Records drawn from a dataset
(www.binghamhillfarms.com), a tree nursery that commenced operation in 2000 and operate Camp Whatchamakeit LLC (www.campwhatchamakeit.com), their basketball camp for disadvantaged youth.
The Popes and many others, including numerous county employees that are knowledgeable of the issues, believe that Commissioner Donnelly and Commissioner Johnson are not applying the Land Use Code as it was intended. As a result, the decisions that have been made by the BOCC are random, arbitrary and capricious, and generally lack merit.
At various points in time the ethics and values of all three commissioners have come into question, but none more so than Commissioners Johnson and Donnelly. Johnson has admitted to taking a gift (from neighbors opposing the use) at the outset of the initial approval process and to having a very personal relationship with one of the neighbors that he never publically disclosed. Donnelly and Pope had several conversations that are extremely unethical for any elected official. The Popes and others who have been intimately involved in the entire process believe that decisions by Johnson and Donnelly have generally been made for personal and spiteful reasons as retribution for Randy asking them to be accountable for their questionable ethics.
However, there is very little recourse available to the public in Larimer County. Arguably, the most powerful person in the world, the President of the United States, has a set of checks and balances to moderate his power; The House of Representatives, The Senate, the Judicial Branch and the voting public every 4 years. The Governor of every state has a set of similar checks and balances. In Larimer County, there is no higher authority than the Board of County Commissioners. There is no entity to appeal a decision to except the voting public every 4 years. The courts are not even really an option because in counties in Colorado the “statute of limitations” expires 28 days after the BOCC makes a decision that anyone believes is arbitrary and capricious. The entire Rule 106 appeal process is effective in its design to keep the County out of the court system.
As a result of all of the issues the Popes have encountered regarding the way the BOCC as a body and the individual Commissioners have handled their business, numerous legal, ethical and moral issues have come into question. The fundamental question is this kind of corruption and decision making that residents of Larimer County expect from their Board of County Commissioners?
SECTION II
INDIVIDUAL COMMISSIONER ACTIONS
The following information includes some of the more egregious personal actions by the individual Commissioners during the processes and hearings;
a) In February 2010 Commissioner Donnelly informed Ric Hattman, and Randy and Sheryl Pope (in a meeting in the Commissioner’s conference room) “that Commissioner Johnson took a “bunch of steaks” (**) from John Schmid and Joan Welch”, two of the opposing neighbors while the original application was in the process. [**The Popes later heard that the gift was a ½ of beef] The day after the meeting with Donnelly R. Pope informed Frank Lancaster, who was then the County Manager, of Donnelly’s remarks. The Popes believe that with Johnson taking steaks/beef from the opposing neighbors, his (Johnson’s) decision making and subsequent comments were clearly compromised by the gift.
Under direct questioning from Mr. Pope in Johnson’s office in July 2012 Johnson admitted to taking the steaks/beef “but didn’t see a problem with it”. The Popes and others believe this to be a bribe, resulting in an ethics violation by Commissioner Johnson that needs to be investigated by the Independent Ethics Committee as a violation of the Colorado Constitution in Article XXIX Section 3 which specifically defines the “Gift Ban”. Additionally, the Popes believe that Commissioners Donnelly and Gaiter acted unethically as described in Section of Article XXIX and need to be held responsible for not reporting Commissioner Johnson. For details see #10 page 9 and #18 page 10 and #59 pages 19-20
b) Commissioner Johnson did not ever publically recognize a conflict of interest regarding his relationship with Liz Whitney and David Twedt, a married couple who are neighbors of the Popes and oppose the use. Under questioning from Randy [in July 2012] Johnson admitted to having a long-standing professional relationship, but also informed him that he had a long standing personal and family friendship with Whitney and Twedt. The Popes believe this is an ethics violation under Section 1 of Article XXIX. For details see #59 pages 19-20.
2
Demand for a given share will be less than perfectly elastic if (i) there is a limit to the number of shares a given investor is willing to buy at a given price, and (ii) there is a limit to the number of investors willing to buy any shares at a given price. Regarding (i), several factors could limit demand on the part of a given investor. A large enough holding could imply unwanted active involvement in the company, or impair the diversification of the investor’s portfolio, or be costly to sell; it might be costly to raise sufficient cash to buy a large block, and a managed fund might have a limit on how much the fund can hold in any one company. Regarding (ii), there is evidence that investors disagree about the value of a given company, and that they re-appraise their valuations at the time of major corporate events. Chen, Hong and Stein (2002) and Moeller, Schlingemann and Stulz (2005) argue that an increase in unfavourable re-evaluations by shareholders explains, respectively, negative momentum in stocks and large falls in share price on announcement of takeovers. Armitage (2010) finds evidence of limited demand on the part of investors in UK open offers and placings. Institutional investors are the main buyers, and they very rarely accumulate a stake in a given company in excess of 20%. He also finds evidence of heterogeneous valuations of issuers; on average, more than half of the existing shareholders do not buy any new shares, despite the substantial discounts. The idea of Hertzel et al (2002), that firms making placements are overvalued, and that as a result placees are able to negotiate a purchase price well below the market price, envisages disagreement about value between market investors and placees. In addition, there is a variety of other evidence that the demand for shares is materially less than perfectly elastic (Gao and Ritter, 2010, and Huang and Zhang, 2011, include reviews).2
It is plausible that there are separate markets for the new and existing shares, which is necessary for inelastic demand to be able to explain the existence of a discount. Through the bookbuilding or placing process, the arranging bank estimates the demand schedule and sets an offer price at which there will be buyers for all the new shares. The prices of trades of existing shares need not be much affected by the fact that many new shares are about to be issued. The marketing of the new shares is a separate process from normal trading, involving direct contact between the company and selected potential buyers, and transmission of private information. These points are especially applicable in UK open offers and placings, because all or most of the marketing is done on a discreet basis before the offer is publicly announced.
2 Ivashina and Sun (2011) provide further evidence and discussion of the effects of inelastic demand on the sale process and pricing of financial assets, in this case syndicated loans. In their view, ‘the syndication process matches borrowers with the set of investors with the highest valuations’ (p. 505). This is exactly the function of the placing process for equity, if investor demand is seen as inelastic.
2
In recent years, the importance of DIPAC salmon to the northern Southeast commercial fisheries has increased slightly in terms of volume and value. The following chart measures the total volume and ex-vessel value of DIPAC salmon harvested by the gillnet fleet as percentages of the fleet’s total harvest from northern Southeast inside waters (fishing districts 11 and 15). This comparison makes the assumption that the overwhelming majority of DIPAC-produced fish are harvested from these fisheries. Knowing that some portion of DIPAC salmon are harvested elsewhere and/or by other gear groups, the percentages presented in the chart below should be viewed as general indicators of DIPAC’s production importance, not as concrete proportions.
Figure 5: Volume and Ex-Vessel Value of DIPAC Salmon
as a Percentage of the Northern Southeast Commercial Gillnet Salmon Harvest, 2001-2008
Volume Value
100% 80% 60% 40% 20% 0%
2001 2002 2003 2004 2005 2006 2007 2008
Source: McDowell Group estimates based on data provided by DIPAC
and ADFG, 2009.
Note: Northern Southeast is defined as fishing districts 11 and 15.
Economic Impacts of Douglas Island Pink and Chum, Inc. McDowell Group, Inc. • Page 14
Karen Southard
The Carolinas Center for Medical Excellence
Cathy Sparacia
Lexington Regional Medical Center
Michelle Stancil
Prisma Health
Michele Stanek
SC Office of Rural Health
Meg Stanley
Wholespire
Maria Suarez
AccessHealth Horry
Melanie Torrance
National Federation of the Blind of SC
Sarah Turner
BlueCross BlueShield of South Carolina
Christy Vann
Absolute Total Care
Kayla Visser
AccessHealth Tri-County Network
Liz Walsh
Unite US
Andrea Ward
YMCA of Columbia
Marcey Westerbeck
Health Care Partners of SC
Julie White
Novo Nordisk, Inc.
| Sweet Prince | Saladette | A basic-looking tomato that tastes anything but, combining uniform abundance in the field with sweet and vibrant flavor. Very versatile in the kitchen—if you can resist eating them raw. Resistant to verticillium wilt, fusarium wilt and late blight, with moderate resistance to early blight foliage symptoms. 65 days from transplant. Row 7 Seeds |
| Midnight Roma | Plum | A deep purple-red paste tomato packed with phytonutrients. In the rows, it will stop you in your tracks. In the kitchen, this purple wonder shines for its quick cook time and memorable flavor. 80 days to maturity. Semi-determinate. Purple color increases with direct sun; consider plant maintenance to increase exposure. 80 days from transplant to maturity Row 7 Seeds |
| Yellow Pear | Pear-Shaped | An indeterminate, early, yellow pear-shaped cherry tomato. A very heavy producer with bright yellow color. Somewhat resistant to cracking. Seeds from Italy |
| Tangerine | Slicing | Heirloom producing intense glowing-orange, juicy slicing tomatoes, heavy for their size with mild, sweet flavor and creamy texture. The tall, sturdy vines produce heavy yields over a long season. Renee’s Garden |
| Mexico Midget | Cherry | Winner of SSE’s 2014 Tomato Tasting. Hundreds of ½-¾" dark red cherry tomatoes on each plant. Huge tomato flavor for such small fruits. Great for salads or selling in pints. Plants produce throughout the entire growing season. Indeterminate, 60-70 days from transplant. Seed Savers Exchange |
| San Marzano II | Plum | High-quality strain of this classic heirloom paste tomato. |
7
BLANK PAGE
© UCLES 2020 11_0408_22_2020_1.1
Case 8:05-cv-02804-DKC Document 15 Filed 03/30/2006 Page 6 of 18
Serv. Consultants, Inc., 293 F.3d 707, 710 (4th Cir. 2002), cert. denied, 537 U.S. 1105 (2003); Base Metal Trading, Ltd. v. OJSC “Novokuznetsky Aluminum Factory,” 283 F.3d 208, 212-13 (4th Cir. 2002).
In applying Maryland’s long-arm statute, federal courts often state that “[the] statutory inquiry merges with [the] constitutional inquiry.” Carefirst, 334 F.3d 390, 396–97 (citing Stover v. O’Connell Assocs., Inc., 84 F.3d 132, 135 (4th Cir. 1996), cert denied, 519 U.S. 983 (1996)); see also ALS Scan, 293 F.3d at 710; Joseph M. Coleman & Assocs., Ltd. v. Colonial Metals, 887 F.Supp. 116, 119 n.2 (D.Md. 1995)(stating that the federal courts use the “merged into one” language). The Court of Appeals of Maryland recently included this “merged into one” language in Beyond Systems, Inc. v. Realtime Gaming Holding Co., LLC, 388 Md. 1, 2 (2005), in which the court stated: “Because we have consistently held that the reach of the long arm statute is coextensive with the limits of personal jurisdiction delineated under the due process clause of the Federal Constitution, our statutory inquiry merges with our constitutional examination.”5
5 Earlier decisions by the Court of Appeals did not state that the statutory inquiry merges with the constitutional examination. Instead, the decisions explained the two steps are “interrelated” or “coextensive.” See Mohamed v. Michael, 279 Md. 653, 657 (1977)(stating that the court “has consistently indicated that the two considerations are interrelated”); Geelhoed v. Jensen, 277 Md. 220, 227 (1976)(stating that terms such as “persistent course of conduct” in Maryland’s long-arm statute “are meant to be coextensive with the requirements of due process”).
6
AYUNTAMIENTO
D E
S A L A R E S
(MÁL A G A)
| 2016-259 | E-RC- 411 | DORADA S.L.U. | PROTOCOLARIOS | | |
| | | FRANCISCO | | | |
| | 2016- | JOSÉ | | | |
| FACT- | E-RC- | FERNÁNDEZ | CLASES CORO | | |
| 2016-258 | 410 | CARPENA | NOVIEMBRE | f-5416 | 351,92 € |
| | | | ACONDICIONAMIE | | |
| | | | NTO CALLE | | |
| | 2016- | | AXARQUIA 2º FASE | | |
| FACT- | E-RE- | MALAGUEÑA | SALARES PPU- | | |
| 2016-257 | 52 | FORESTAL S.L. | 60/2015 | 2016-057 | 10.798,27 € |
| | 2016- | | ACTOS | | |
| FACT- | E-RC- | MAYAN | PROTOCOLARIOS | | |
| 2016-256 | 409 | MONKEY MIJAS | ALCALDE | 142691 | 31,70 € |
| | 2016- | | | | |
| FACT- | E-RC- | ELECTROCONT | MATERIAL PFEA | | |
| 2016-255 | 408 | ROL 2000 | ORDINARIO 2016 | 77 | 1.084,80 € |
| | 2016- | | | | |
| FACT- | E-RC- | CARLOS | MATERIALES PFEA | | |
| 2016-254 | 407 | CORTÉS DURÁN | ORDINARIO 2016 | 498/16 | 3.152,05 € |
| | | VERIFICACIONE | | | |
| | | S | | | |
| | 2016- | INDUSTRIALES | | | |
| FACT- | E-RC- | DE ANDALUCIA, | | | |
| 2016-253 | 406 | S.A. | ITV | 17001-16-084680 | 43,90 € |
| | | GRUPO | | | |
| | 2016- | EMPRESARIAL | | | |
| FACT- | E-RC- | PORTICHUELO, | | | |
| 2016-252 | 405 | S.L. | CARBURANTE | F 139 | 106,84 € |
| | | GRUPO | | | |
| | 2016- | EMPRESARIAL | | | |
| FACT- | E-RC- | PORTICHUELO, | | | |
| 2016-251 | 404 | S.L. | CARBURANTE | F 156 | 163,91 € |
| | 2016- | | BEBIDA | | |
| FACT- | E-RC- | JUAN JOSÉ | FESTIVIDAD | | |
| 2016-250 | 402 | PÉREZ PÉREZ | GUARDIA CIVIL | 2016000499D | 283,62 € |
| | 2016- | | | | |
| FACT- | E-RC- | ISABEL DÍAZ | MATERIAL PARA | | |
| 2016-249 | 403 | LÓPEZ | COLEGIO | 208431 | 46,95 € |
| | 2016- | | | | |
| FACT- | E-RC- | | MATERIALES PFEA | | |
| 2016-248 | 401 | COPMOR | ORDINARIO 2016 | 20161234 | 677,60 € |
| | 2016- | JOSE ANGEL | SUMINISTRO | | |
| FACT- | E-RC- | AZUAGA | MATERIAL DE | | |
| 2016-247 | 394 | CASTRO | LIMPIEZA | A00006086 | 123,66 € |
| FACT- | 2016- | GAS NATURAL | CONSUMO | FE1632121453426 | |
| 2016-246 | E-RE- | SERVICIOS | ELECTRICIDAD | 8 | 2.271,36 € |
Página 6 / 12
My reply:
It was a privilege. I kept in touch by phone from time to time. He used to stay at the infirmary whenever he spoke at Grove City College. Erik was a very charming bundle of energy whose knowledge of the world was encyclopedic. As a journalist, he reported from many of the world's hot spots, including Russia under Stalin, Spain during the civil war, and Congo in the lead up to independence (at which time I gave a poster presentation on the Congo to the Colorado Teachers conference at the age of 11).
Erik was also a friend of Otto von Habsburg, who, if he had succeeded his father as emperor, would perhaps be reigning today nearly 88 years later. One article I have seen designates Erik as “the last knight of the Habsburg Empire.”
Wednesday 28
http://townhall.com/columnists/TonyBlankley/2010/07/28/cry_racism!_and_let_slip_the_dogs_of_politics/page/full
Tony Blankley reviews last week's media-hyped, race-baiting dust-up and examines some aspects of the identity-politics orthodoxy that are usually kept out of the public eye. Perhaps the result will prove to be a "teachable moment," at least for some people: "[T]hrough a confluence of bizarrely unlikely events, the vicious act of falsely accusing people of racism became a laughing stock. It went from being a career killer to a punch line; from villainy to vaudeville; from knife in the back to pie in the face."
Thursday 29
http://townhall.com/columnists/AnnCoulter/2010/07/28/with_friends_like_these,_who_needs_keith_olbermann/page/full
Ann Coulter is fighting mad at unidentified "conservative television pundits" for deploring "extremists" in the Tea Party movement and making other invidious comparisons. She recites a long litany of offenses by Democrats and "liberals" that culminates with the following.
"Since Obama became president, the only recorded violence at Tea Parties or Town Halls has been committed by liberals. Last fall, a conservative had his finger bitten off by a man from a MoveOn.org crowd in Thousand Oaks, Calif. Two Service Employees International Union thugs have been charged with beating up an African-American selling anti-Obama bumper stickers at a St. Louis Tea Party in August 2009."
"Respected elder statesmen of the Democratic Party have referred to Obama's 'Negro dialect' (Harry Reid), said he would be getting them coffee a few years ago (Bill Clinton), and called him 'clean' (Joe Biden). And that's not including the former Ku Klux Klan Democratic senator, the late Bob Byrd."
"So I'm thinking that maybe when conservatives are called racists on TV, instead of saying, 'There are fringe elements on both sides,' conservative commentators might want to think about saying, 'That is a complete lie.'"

Your objective: Repeat each line of the data above, exactly as it appears, from the first through the line that contains "The Popes and many".

Task response:
(www.binghamhillfarms.com), a tree nursery that commenced operation in 2000 and operate Camp Whatchamakeit LLC (www.campwhatchamakeit.com), their basketball camp for disadvantaged youth.
The Popes and many others, including numerous county employees that are knowledgeable of the issues, believe that Commissioner Donnelly and Commissioner Johnson are not applying the Land Use Code as it was intended. As a result, the decisions that have been made by the BOCC are random, arbitrary and capricious, and generally lack merit.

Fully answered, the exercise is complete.